(in order of how long after finishing the book i realised how good it was. one book per author, only first-time reads)
middlemarch — george eliot (from like page 250 onwards)
the remains of the day — kazuo ishiguro (while reading the ending)
exit west — mohsin hamid (about a day after finishing)
for whom the bell tolls- ernest hemingway (again, about a day after finishing, even if it took another few hours to realise i actually enjoyed a book by earnest)
their eyes were watching god — zora neale hurston (i finished these on the same train journey and realised how good they were in my room the next evening, while watching only connect)
the portrait of a lady — henry james (two or three days, although read over the course of a long while)
a portrait of the artist as a young man — james joyce (i can’t remember how long but about here seems correct.)
on the road — jack kerouac (about a week to really love it)
torpor — chris kraus (similarly, about a week to realise what a good companion piece the book is to i love dick)
autobiography — morrissey (took until i finished my a-levels to make peace with what i thought were the bad bits, but are now actually the windows into the soul of a man who DJs the national front disco)

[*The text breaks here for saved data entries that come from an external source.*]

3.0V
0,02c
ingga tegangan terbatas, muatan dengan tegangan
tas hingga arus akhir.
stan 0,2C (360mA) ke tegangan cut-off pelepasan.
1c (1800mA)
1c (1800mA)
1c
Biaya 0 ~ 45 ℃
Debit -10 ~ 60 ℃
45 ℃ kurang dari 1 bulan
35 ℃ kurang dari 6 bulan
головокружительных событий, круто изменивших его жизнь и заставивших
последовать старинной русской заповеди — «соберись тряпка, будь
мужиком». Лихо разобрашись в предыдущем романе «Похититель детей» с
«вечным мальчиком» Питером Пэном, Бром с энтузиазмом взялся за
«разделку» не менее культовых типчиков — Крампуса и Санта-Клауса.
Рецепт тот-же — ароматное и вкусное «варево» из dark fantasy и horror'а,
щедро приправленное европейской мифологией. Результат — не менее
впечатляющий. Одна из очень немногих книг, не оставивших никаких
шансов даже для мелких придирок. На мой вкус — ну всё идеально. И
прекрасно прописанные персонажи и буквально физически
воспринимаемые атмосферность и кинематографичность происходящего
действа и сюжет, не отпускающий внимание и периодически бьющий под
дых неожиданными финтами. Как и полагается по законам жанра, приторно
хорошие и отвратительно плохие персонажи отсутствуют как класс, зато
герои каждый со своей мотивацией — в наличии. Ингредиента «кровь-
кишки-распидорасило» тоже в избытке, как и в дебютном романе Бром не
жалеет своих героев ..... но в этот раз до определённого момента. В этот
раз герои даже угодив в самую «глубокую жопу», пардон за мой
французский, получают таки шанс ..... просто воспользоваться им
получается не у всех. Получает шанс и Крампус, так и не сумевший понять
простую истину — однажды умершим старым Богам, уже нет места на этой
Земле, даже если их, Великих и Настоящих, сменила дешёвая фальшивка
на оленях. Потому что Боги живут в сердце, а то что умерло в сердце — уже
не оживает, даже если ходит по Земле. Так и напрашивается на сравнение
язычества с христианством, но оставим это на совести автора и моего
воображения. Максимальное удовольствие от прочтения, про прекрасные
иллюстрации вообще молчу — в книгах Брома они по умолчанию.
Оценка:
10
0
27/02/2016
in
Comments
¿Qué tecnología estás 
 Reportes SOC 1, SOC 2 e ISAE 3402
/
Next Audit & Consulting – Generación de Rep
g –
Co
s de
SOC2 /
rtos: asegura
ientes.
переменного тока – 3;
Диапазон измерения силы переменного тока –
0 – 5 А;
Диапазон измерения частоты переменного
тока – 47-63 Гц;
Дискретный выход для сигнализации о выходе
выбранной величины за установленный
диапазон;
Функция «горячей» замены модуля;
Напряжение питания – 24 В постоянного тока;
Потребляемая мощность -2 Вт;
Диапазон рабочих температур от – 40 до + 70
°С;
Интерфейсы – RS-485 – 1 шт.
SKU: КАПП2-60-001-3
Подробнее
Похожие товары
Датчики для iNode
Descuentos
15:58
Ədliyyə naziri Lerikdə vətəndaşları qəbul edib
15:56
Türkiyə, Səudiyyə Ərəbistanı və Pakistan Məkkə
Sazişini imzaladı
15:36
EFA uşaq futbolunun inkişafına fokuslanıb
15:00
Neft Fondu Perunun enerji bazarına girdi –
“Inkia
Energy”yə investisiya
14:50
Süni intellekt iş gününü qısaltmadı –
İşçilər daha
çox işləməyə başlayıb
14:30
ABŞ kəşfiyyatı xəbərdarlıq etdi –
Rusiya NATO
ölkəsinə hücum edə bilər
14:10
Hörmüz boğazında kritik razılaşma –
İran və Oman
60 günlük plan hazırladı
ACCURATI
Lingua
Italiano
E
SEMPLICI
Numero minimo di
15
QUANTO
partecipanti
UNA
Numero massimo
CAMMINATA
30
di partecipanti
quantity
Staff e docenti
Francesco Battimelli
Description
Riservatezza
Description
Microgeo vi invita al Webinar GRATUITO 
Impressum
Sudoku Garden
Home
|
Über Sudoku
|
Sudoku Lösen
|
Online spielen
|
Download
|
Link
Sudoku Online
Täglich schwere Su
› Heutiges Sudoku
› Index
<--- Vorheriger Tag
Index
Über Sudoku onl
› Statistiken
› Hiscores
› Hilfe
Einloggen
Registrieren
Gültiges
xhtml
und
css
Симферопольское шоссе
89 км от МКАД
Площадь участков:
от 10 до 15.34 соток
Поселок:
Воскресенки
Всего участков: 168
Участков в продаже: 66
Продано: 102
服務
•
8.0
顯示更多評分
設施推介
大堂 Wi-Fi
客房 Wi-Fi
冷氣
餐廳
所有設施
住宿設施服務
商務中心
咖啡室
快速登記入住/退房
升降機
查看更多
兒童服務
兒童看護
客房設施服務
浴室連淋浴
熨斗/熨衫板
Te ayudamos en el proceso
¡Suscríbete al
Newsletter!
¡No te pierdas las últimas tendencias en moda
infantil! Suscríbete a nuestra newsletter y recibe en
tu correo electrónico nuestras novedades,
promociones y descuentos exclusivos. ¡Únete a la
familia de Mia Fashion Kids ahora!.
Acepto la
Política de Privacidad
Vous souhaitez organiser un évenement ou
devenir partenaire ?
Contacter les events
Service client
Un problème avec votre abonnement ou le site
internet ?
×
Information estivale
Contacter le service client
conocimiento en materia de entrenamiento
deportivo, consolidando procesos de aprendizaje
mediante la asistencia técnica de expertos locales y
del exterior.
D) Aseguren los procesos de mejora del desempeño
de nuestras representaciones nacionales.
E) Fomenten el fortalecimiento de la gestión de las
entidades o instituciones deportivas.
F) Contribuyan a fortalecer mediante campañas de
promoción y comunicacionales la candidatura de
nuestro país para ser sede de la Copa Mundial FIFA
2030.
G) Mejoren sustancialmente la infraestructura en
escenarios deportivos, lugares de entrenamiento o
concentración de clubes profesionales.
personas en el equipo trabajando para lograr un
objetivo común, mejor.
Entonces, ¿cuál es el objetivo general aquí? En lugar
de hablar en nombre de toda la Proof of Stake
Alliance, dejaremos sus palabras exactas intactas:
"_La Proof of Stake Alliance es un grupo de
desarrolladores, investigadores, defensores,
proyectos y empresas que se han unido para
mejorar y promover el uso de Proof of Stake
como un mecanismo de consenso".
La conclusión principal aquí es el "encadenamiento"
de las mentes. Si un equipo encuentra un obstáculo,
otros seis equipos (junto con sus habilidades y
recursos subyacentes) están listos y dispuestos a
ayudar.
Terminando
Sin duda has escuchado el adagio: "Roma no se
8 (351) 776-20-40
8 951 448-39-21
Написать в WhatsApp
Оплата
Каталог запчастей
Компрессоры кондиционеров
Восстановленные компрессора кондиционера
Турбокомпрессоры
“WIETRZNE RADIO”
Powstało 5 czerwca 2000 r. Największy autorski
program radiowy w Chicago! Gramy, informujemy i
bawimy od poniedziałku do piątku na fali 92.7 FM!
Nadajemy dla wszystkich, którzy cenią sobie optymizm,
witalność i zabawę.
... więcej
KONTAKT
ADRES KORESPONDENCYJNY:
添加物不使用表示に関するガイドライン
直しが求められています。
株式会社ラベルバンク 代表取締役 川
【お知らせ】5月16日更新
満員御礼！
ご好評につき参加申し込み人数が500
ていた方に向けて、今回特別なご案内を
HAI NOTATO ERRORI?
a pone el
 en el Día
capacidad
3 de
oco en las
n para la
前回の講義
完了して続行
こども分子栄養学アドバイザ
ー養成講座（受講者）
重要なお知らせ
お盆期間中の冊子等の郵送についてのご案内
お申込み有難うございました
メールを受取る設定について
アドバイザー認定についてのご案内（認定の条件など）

to the lighthouse — virginia woolf (i liked it when i first read it, but writing about it five months later made me really like it)
and, as a treat, five books that don’t fit there but i wanted to mention anyway, for better and for worse
favourite non-fiction read: no, not some sociological marx, or the wretched of the earth, but the american way of death — jessica mitford. probably the best way to deepen one’s understanding of the wretched country we call america.
most improved after a reread: the plague — albert camus (it may have displaced the outsider as my favourite camus)
most in need of a re-read in a decade or so: beloved — toni morrison (i liked it, but i felt that i didn’t get much out of it on my first read)
most disappointing: love in the time of cholera — gabriel garcia marquez (it wasn’t terrible but i didn’t like it either, and it made the problems i had with one hundred years of solitude [which i had read before] worse)
most surprising: the secret history — donna tartt (you may think, surprising in a good way. no no, more that i was surprised that a book can be overlong yet have its actual plot development be rushed, have problematic aspects while also being intensely boring, and be so cookie-cutter as to encapsulate the “dark academia” aesthetic while also being roman a clef to a fault — and i have chris kraus on this list.)